Vegetables in early San Francisco were luxuries that only the very rich could afford, despite the enormous yield of the near-by farms and ranches, some of which produced carrots a yard long, beets the size of small hogsheads, and cabbages from fifteen to twenty inches in diameter. Apples found a ready market at one to five dollars each, and eggs varied from ten to fifty dollars a dozen. In the restaurants a boiled egg cost never less than a dollar and quite often was several times that amount. Other foods sold at equally high prices. Tea and coffee cost from three hundred to four hundred dollars a barrel, and from four to five dollars a pound in small quantities. Wheat flour and salt pork each brought forty dollars a barrel, and a small loaf of bread, such as sold in New York for four cents, cost fifty to seventy-five cents in San Francisco. The same price was paid for a pound of common cheese.

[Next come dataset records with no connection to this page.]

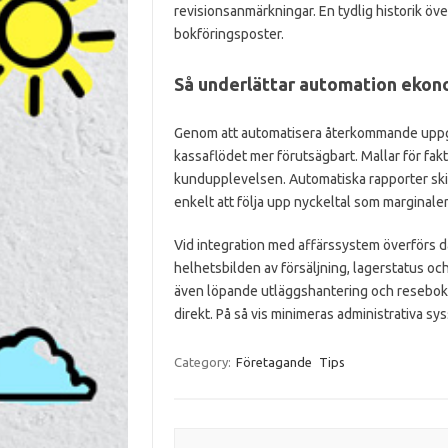
revisionsanmärkningar. En tydlig historik över
bokföringsposter.
Så underlättar automation ekon
Genom att automatisera återkommande uppgif
kassaflödet mer förutsägbart. Mallar för fak
kundupplevelsen. Automatiska rapporter skicka
enkelt att följa upp nyckeltal som marginale
Vid integration med affärssystem överförs dat
helhetsbilden av försäljning, lagerstatus o
även löpande utläggshantering och resebokf
direkt. På så vis minimeras administrativa s
Category:
Företagande
Tips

Butcher-knives were thirty dollars each, shovels from fifteen to twenty-five dollars, and a tin wash-bowl, or pan, was considered cheap at five dollars. A blanket of the commonest sort could not be obtained for less than forty dollars, and boots of good quality cost a hundred dollars a pair. Cheaper footwear, however, was on the market at thirty to fifty dollars. Any sort of medicine, even a common pill, was ten dollars a dose, and laudanum and other drugs sold for a dollar a drop. A miner who suffered from insomnia once paid fifty dollars for enough laudanum to put him to sleep. The few doctors in the town would not write a prescription for less than one hundred dollars, and a quart of good whisky cost thirty dollars, which would be an extraordinary price even in these jolly days of Prohibition. A twenty-foot plank cost twenty dollars, but lumber in bulk was only five hundred dollars a thousand feet. The cost of a brick house was estimated at one dollar a brick. Common iron tacks of the smallest size, much in demand for fastening cloth partitions, were worth their weight in gold — a pound of gold bought a pound of tacks. Since gold was current at sixteen dollars an ounce (the rate of exchange established at a public meeting in September 1848), the tacks actually cost the purchaser $192 a pound. So far as the records show, this was the top price, although tacks seldom dropped below ten dollars an ounce for more than a year. By that time San Francisco had begun to pass the muslin-partition stage, and so many tacks had been imported that they couldn't be given away. One merchandising genius is said to have brought in a whole shipload, most of which were eventually dumped into the bay at a considerable loss.

Rentals of hotels and other business structures, whether of boards or of canvas, reached even dizzier heights than did commodity prices. A single small store on Portsmouth Square, with a fifteen-foot frontage, brought $3,000 a month, and another, half a block away, rented for $40,000 a year. The rent of a tiny cigar-store barely large enough for one man to stand in was $4,000 a month, and the operator of a bowling-alley in the basement of the Ward House, which was erected on the square early in 1850, paid $5,000 a month to the owners of the property. The Parker House, a two-storey frame structure which had cost $30,000 to build, rented for $120,000 a year. Of this amount, half was paid by gamblers, who occupied the whole of the second floor. El Dorado, a gambling saloon which adjoined the Parker House, at Washington and Kearny streets, on the present site of the Hall of Justice, brought $40,000 a year to its owner, although it was nothing more than a canvas tent, fifteen by twenty-five feet A small building on another corner of the square, occupied by a brokerage firm, rented for $75,000 a year; the proprietor of the United States Hotel, the first hostelry in San Francisco, paid $36,000 a year; and the United States government paid $7,000 a month for the board shanty which housed the Customs Office.